=== Begin Enclosure ===
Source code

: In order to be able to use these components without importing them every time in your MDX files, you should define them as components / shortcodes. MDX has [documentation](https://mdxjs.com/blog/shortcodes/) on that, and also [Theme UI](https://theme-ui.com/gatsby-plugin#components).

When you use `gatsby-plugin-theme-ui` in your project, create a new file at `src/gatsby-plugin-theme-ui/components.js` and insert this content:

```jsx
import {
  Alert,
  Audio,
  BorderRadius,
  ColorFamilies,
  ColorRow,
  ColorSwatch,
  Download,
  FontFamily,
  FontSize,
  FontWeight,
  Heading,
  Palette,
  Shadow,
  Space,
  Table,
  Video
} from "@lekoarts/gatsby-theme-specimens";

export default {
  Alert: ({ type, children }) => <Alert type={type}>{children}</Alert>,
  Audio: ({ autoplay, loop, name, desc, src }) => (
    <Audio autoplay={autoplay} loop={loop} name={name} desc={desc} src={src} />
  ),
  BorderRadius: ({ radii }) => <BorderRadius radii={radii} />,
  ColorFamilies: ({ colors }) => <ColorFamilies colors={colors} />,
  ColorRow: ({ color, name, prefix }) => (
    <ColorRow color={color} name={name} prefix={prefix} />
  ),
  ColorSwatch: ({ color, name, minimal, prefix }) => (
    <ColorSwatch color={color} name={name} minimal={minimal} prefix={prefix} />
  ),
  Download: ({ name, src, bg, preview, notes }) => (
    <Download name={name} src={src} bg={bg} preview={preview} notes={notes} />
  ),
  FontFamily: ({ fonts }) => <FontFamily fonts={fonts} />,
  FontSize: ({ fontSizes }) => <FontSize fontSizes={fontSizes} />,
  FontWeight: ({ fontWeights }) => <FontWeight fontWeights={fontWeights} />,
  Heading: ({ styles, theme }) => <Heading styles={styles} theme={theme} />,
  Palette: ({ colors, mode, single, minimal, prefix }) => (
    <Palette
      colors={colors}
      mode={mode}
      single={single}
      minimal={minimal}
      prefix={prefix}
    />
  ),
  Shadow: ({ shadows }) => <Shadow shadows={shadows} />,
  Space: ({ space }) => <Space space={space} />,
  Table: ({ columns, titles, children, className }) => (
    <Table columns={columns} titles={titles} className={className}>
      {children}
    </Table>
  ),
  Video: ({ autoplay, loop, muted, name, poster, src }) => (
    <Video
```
=== End Enclosure ===
=== Begin Enclosure ===
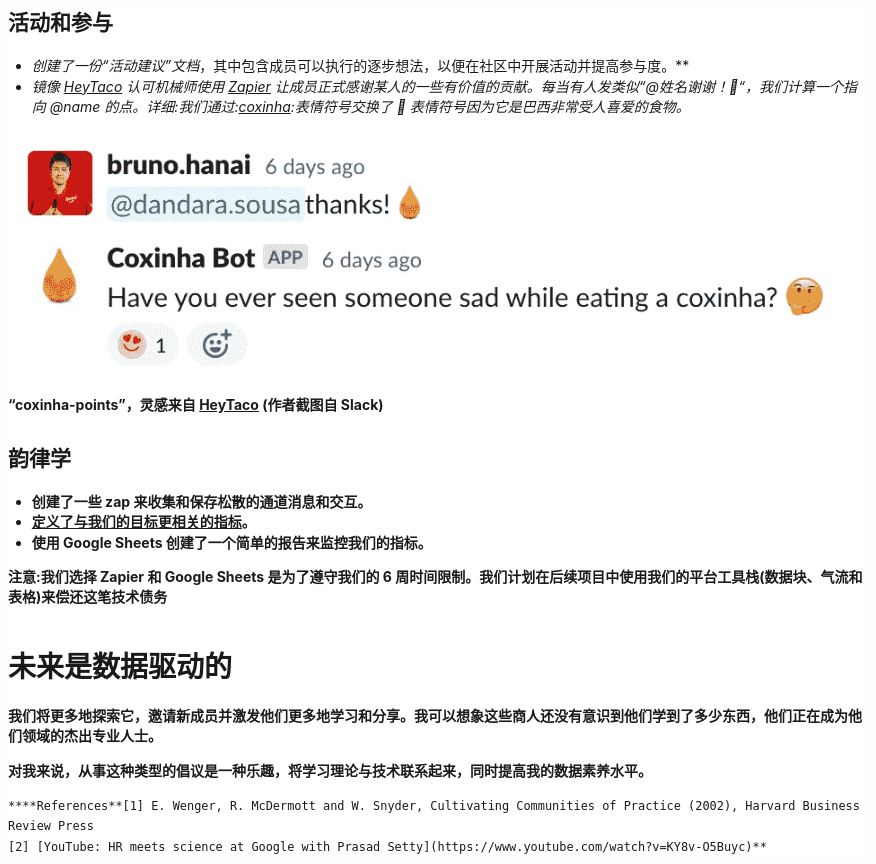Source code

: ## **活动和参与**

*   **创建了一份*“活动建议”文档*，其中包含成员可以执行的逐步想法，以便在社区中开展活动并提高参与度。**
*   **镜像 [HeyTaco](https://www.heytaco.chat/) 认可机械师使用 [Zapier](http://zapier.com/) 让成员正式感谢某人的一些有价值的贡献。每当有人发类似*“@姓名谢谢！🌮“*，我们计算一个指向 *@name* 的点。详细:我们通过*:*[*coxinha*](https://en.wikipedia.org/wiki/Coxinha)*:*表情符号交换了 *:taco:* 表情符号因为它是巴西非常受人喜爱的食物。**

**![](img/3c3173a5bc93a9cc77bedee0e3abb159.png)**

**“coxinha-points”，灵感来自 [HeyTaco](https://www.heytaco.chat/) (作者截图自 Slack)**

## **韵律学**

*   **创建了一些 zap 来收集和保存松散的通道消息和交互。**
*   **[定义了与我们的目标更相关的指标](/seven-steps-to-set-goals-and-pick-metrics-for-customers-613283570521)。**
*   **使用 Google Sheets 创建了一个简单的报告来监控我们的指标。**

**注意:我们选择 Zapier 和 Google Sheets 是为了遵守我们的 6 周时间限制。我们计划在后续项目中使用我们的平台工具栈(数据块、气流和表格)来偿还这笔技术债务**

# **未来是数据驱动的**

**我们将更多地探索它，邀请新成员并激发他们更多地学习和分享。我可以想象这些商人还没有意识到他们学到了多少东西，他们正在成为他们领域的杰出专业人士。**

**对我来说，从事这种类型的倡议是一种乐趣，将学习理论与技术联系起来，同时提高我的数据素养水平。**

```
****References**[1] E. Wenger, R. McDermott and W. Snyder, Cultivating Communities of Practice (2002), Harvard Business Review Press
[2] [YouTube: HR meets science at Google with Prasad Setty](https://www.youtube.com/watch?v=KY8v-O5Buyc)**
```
=== End Enclosure ===
Wherever a line in the data above holds the word "Heading", copy that line.

*Result for this exercise:*
  Heading,
  Heading: ({ styles, theme }) => <Heading styles={styles} theme={theme} />,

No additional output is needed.